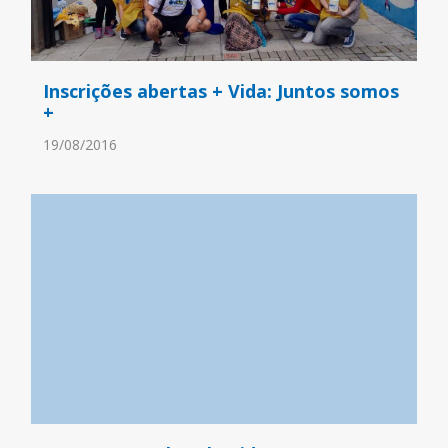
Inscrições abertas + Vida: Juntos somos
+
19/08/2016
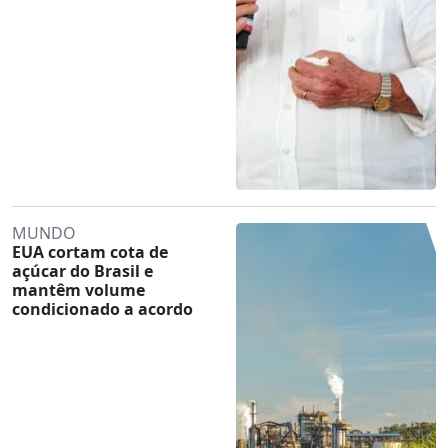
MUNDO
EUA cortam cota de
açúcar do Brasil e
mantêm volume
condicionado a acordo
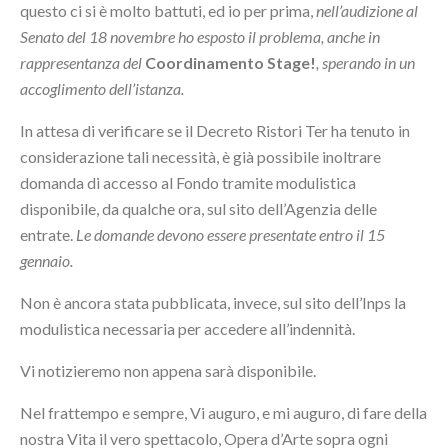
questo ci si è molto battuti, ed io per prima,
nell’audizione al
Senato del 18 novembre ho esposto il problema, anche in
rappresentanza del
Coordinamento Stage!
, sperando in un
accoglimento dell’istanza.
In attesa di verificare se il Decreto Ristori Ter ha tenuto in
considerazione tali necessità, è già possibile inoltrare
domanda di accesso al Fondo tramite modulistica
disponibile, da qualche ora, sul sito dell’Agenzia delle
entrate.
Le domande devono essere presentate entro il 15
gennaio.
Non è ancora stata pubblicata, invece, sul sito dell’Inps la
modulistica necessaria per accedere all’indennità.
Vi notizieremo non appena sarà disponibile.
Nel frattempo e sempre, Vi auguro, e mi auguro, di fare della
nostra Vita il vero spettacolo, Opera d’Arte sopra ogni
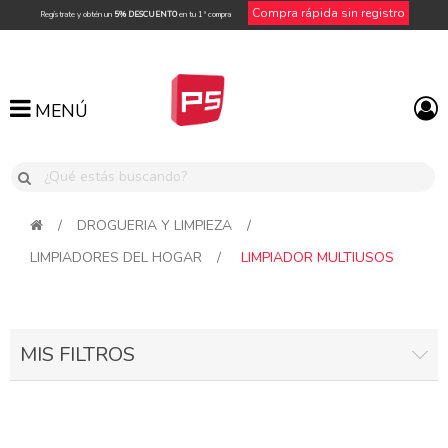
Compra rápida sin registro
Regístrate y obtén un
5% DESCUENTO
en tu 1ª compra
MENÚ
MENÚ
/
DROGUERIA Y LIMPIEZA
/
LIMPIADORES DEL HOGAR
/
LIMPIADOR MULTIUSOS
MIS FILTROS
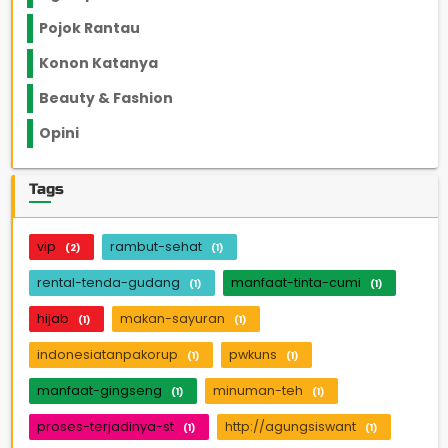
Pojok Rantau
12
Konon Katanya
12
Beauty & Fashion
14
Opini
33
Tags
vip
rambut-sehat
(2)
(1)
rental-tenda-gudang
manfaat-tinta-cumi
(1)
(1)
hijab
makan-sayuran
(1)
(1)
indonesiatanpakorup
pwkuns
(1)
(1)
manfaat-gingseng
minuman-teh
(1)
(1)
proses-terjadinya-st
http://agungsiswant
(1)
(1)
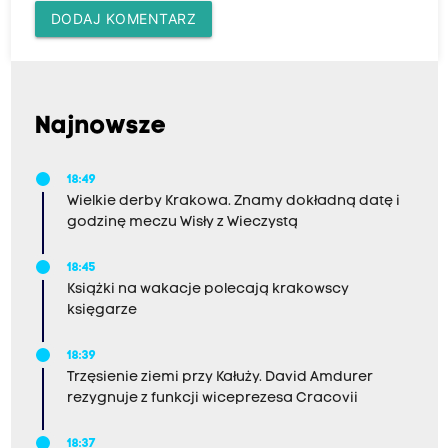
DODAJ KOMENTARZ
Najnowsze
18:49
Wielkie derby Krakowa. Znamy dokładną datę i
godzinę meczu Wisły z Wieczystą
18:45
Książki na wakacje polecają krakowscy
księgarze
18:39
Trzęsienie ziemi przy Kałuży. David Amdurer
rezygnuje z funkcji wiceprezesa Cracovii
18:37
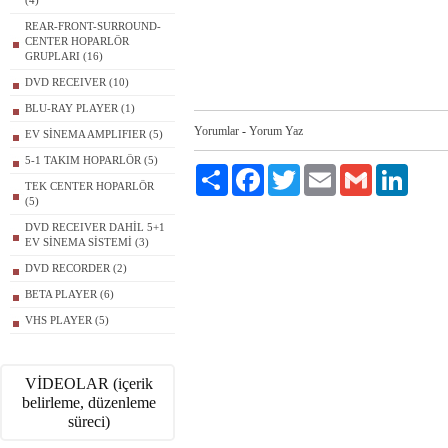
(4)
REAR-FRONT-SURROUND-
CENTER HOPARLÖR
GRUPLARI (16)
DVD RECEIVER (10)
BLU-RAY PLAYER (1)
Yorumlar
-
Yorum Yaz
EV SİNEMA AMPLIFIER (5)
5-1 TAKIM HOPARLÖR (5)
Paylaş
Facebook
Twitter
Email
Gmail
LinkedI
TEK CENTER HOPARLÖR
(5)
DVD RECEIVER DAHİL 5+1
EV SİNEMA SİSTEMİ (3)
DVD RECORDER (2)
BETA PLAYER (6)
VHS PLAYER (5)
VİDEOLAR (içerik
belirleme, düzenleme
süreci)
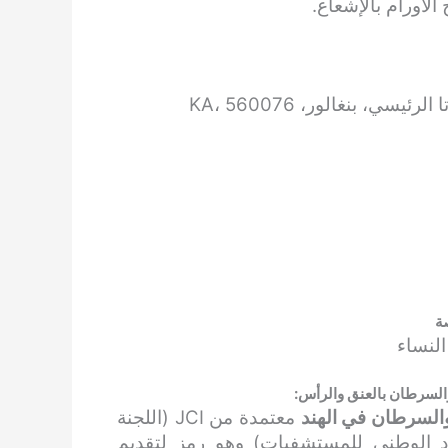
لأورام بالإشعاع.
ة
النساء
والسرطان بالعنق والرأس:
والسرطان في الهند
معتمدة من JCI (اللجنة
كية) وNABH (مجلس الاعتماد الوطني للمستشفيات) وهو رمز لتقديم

What is being asked
Look above for the line with "rappresentanza del"; retype exactly that line, every line after it up to the line with "Vi notizieremo non appena sarà disponibile.", and that line too, nothing else.

Task result
rappresentanza del
Coordinamento Stage!
, sperando in un
accoglimento dell’istanza.
In attesa di verificare se il Decreto Ristori Ter ha tenuto in
considerazione tali necessità, è già possibile inoltrare
domanda di accesso al Fondo tramite modulistica
disponibile, da qualche ora, sul sito dell’Agenzia delle
entrate.
Le domande devono essere presentate entro il 15
gennaio.
Non è ancora stata pubblicata, invece, sul sito dell’Inps la
modulistica necessaria per accedere all’indennità.
Vi notizieremo non appena sarà disponibile.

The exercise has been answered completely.